=== INSTRUCTIONS TO FOLLOW ===
Repeat the lines from the one containing "decrement reduces the" through the one containing "but the removal of the file is", inclusive.

Data records
════

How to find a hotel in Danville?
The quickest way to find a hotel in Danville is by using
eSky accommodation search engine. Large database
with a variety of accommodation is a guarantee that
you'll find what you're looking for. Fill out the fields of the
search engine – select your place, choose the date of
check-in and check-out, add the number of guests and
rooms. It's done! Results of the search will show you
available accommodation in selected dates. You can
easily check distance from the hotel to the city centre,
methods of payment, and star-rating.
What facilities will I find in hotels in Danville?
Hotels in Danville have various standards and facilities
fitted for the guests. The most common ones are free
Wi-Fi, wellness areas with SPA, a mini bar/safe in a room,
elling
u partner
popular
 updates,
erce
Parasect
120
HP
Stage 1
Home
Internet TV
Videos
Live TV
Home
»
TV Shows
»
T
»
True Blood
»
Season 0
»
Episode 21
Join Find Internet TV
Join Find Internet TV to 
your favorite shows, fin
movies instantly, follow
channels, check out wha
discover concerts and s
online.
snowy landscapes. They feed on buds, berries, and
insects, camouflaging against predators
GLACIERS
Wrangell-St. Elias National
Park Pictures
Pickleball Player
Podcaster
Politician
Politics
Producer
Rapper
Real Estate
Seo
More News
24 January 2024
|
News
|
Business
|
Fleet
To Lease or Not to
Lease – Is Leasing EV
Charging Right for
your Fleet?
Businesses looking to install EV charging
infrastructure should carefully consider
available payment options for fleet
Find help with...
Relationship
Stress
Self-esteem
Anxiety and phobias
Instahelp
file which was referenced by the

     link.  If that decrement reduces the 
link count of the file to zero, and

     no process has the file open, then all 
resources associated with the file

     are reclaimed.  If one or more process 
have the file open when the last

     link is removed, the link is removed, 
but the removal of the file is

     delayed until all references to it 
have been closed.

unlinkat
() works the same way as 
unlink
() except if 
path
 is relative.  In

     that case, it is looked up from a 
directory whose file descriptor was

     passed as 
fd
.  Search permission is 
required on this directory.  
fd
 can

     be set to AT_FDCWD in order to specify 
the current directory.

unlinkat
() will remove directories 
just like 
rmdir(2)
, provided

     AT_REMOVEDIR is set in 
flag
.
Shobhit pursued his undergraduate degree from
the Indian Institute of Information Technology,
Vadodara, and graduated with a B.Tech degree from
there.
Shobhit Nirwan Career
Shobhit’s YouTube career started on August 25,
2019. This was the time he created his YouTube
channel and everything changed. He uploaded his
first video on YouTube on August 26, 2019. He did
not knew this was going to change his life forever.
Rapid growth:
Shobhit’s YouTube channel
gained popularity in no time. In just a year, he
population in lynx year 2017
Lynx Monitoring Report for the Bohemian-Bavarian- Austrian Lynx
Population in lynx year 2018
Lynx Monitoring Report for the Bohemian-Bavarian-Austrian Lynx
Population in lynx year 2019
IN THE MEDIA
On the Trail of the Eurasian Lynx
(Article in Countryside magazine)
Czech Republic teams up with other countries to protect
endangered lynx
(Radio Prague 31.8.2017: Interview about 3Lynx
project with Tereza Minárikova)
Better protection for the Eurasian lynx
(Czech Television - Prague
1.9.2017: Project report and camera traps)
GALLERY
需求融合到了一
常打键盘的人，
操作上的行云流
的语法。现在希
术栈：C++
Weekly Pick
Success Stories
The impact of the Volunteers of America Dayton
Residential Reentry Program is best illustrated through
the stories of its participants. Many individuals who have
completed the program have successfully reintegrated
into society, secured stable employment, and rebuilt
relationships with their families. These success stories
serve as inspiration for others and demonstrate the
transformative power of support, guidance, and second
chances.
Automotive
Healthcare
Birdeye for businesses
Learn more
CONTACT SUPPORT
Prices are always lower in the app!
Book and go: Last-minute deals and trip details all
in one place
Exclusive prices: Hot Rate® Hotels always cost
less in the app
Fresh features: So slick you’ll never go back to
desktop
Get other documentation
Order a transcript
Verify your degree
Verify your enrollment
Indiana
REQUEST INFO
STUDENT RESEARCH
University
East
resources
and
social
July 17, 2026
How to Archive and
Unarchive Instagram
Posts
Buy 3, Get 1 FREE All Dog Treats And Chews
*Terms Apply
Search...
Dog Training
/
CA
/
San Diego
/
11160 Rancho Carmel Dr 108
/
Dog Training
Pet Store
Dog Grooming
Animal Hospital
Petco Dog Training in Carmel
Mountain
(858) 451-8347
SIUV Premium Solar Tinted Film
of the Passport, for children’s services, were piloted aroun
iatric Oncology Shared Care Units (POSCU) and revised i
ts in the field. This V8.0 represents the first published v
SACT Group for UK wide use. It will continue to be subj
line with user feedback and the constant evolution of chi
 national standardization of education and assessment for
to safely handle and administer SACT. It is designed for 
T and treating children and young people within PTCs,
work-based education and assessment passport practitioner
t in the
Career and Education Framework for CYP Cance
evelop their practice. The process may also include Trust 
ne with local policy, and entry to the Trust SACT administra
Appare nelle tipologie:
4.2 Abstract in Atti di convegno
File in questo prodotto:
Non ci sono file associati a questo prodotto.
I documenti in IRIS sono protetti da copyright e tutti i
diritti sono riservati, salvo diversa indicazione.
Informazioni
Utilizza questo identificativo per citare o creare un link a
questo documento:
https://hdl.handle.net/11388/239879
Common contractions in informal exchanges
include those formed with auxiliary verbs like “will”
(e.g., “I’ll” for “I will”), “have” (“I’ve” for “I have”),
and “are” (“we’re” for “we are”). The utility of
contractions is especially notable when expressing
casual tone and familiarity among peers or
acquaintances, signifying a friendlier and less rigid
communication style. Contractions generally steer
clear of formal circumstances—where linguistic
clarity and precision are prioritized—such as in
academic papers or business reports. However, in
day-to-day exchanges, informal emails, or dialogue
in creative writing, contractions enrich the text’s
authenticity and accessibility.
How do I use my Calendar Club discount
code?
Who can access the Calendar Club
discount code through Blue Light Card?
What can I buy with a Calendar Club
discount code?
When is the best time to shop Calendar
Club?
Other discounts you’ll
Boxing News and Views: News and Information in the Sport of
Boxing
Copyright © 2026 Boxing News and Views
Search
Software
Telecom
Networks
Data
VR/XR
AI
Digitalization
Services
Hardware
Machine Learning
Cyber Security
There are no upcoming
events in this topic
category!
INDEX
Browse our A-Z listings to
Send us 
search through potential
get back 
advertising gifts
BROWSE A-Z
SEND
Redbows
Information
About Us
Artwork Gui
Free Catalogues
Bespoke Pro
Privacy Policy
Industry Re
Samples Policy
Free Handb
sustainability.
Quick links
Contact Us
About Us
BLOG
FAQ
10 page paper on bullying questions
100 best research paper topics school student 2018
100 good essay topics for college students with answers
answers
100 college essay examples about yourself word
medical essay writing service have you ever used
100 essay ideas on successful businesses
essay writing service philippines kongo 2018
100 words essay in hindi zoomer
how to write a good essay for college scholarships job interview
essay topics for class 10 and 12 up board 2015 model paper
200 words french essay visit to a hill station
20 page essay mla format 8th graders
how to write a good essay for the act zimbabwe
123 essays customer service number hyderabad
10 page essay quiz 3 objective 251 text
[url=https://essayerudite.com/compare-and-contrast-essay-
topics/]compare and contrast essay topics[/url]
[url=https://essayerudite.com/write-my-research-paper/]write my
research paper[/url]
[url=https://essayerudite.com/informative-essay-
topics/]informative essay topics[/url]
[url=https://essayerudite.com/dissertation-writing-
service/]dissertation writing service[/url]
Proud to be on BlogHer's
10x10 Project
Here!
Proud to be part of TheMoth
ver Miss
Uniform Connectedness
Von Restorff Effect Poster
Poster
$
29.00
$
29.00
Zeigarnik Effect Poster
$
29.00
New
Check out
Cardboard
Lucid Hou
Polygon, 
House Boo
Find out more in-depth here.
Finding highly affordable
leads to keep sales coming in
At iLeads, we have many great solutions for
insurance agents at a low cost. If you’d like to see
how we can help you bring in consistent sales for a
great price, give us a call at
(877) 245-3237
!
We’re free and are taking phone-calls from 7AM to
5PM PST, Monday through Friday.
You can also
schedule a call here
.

════

=== REPLY TO THE EXERCISE ===
     link.  If that decrement reduces the 
link count of the file to zero, and

     no process has the file open, then all 
resources associated with the file

     are reclaimed.  If one or more process 
have the file open when the last

     link is removed, the link is removed, 
but the removal of the file is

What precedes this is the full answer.